Abstract

Contemporary artist Kehinde Wiley depicts the dramatic friction between urban, black American culture in contrast to luxurious, baroque backdrops; making a bold commentary on art historical injustices. Why does this combination strike us as so surprising? Wiley’s paintings explicitly stress an “alternate reality,” one in which black presence is not eclipsed. Too often racialized persons and their respective cultures have been painted out or misconstrued in the canon of art history. The majority of Wiley’s subjects are racialized men positioned in traditional art historical poses. These canonical references highlight a clash between not only old and new, but between the tradition of white privilege and the disadvantage experienced by racialized individuals.
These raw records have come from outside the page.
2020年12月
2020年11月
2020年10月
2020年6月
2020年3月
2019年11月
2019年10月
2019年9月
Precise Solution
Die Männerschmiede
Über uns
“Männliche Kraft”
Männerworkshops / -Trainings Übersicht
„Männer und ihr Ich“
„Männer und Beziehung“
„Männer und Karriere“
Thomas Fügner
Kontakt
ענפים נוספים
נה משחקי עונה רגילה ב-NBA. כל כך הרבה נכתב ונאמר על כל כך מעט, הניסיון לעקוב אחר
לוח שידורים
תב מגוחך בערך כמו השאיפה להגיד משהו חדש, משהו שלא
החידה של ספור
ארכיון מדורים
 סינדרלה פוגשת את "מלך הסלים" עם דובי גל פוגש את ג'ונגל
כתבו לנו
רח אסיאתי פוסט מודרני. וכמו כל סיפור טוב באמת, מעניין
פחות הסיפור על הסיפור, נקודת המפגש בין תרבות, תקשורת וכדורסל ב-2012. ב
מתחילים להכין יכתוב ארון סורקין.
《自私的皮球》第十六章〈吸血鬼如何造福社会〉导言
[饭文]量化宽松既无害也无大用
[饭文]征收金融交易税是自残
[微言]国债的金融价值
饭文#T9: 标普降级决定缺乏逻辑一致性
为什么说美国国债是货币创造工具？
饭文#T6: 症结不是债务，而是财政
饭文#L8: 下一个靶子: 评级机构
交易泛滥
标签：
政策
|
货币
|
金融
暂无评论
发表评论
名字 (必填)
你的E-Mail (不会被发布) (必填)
In his colossal paintings, Wiley quotes celebrated artists such as Titian, Ingres, van Dyck and Gericault; thus highlighting a past not realized. In art historical convention, racialized subjects have typically been either ignored, hypersexualized, demonized or exoticized. Such conventional discrimination is confronted in Wiley’s impactful paintings. But do these paintings only encourage viewers to look up the canonical works Wiley references, thus solidifying the art historical tradition of white privilege and the “othering” of racialized persons? Do they simply highlight the “impersonation,” and thus the impossibility, of black men in positions of power? Ultimately, this problematization is unfounded. Wiley utilizes art historical quotations and aesthetic discordance in order to illuminate a past in need of correction as well as a higher degree of consciousness.